But now—what is the truth of this beautiful, remote place? Of the deep, clear-water lake shifting from green to blue with the wind, and the hills shadowed by moving clouds? The dense woods surrounding it, fallen trees angled among rocks? The disappearing trails and overgrown tent sites? The eerie, solitary quiet?
Seems to me that what Moomaw offers is wildness on its own mountain terms. It’s a place that has persevered, where wildflowers—wild geranium and mayapple, squawroot and cinquefoil, bouncing bet and bloodroot—grow out of red clay, decaying leaves and cracked pavement. It is remote and lonely in all the right ways, resonant with story and perfect in its ungroomed isolation.
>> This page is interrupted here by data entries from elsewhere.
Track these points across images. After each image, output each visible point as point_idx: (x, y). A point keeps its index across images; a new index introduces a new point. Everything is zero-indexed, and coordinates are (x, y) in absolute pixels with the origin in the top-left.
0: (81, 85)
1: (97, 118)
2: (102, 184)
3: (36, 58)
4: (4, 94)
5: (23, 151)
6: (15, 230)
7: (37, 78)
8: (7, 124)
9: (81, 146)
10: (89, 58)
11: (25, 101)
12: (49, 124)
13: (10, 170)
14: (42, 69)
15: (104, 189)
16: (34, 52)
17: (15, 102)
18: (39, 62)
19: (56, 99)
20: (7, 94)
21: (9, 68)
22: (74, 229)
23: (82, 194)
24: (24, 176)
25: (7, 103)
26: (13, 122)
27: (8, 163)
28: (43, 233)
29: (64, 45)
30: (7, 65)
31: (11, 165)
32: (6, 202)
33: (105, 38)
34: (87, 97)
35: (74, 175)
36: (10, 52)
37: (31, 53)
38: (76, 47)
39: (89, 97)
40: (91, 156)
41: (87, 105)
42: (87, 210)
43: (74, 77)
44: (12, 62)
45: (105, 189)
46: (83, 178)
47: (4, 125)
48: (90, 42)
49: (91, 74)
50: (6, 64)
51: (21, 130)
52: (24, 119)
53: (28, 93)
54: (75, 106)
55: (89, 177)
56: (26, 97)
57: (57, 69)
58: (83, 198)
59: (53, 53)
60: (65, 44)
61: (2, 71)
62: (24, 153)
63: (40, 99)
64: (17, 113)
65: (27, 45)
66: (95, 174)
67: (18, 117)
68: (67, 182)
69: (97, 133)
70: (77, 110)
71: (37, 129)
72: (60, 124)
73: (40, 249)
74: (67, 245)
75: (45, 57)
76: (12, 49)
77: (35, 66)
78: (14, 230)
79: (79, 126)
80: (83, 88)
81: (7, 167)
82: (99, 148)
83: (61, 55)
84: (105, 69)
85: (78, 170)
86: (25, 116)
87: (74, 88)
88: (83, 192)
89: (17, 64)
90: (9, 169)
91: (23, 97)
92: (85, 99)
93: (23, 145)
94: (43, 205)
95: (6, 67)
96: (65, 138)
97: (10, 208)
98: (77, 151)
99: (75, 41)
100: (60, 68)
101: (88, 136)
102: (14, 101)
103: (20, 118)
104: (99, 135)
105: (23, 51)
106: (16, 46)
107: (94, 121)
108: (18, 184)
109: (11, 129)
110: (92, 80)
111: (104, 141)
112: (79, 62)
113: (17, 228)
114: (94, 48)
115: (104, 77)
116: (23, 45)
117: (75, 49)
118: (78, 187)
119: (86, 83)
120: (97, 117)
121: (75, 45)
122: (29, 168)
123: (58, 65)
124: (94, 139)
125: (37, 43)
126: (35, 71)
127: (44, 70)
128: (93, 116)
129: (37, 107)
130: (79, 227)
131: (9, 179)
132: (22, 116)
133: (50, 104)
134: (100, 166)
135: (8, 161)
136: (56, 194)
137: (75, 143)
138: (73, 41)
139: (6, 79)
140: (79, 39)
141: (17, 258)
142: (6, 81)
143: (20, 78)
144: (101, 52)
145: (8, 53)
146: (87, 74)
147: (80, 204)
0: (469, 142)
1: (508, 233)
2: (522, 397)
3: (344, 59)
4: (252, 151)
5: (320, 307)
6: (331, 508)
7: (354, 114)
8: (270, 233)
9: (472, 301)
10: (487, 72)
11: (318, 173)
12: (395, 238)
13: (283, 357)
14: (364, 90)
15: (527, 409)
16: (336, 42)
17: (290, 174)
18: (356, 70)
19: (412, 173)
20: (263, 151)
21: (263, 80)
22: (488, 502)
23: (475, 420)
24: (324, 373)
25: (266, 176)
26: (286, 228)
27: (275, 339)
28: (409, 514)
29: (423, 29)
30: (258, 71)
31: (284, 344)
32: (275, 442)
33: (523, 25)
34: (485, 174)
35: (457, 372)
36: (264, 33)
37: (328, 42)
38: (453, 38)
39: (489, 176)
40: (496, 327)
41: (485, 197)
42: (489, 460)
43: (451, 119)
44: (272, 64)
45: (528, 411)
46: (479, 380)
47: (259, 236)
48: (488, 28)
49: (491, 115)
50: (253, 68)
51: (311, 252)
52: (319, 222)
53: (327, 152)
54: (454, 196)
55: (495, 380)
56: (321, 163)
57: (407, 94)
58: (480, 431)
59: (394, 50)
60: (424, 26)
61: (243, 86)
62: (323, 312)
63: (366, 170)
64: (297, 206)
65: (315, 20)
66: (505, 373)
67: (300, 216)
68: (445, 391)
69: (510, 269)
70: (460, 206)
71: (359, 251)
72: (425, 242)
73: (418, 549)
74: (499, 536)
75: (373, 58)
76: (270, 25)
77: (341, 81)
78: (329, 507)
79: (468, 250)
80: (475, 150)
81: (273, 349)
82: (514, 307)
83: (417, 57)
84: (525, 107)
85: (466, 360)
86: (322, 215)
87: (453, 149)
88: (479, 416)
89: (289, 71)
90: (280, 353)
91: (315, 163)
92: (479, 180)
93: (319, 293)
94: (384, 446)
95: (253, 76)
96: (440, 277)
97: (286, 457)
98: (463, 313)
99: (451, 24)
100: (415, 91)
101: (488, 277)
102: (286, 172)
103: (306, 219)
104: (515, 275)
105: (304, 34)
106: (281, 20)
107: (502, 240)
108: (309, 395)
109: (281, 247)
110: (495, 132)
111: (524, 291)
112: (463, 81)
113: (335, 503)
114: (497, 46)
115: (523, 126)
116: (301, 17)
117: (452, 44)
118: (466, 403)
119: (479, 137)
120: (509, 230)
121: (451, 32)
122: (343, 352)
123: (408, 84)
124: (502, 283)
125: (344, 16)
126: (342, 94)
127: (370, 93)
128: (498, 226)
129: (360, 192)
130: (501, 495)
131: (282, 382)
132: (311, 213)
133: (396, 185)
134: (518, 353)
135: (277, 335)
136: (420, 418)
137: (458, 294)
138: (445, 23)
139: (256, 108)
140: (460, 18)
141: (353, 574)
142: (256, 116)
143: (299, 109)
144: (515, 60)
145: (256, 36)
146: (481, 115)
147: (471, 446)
Managed by the National Forest Service, Lake Moomaw is subject to the uncertainties of this time. Will the campgrounds re-open? Will visitors again enjoy the exhibits at the visitor center? Will trails and picnic grounds be groomed? (As we go to press, the property is scheduled to re-open June 12; please check.)
Time will tell. For now, go to Moomaw for the free-moving colors of goldfinches and bluebirds, for clean air and pure water, for the deep layers of last year’s leaves and the new green of this year’s. Remember what was—what lies beneath the water—and hope for what will be.
For the beauty of it, far from the madding crowd.